(Data entries)

BEGIN

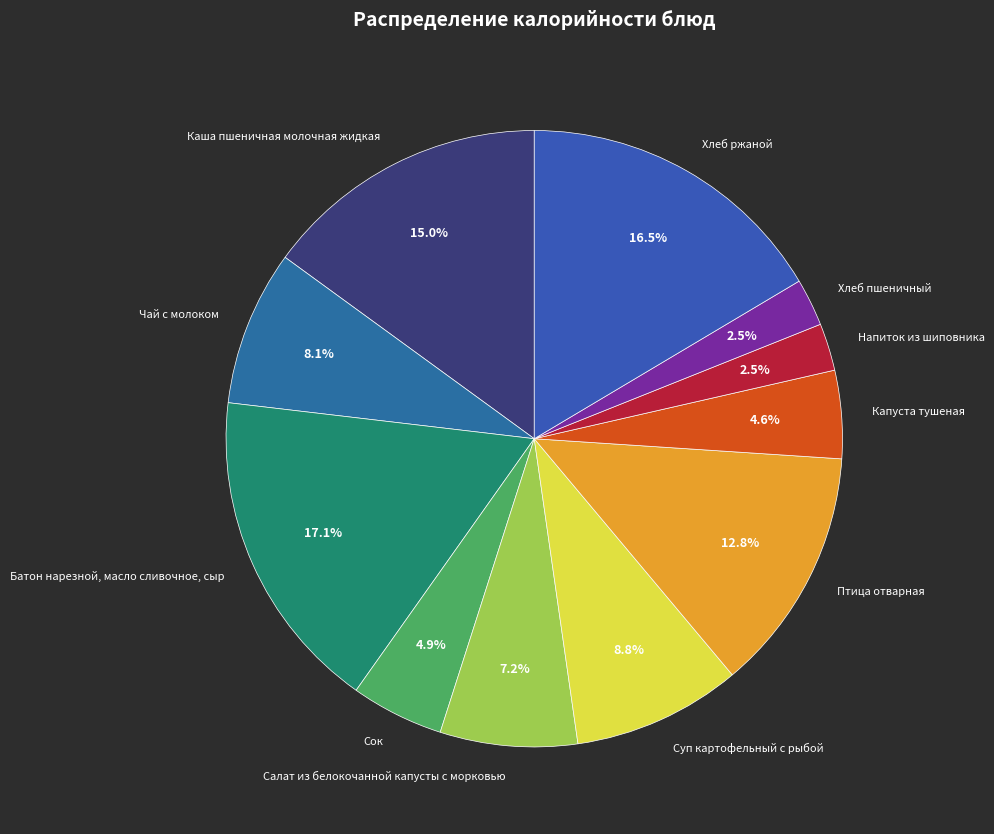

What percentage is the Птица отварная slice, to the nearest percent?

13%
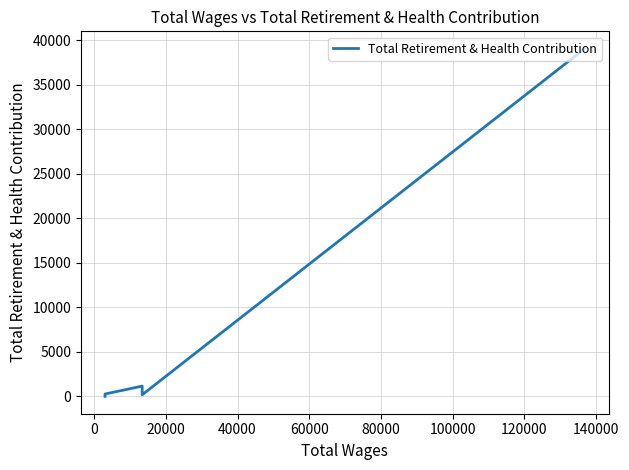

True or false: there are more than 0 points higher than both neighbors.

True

END

Please copy every item above word for word, leaving out the pictures.

Solution:
What percentage is the Птица отварная slice, to the nearest percent?

13%

True or false: there are more than 0 points higher than both neighbors.

True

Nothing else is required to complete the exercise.